:: Instructions for the task ::
According to the biography of Daniel Goldman, what company was his great-grandfather Walter A. Haas president of?

Daniel Sachs Goldman (born February 26, 1976) is an American attorney and politician who is the member of the U.S. House of Representatives from New York's 10th congressional district. He previously served as lead majority counsel in the first impeachment inquiry against Donald Trump and lead counsel to House Managers in Trump's subsequent impeachment trial. Goldman is among the wealthiest members of Congress, with an estimated personal net worth of up to $253 million according to financial disclosure forms.

Early life and family
Goldman was born in Washington, D.C., to Susan () and Richard W. Goldman. His father was a federal prosecutor in Washington, D.C. who died when Goldman was a child. His paternal grandparents were Rhoda Haas Goldman and Richard Goldman; his great-grandfather was Walter A. Haas, president of Levi Strauss & Co.; and his great-great-grandfather was Abraham Haas, the founder of the Smart & Final chain of food stores. He was raised in a Conservative Jewish family with his brother, Bill Goldman, who died at age 38 in a plane crash, and sister, Alice Reiter. He is an heir to the Levi Strauss & Co. fortune.

Goldman attended Sidwell Friends School in Washington, where his mother previously served as chair of the board. He graduated with a Bachelor of Arts degree in history from Yale University in 1998 and a Juris Doctor degree with distinction from Stanford Law School in 2005. Before law school, he was an Olympics researcher and a writer for NBC Sports.

Early career

Federal prosecutor and legal analyst

After graduating from law school, Goldman clerked for Charles Breyer of the United States District Court for the Northern District of California and Robert D. Sack of the United States Court of Appeals for the Second Circuit. From 2007 to 2017, Goldman was an Assistant United States Attorney in the Southern District of New York under Preet Bharara. He prosecuted Russian organized crime, Genovese crime family mobsters, including Fotios Geas, who murdered Whitey Bulger while in prison, and a variety of white-collar crime and securities fraud. In 2017, Goldman was the lead prosecutor of Billy Walters, a sports bettor who was convicted for insider trading. After leaving the Southern District, Goldman became a legal analyst for NBC News and MSNBC and a fellow at the Brennan Center for Justice in New York.

Goldman was hired as Senior Advisor and Director of Investigations for the House Intelligence Committee in February 2019 and later became lead counsel for the first impeachment inquiry against Donald Trump. He questioned witnesses on behalf of the majority during the House Intelligence Committee's public hearings. On December 9, 2019, he provided testimony at the public hearing of the House Judiciary Committee.

On November 16, 2021, Goldman announced his candidacy for the Democratic nomination for attorney general of New York in the 2022 election. When incumbent Letitia James ended her campaign for governor in December and opted to run for reelection, Goldman withdrew and endorsed James.

Stored data entries
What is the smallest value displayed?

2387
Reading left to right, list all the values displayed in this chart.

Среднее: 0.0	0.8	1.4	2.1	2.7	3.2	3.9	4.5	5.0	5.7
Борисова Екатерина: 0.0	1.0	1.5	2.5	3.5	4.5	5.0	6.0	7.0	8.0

:: Answer ::
Levi Strauss & Co.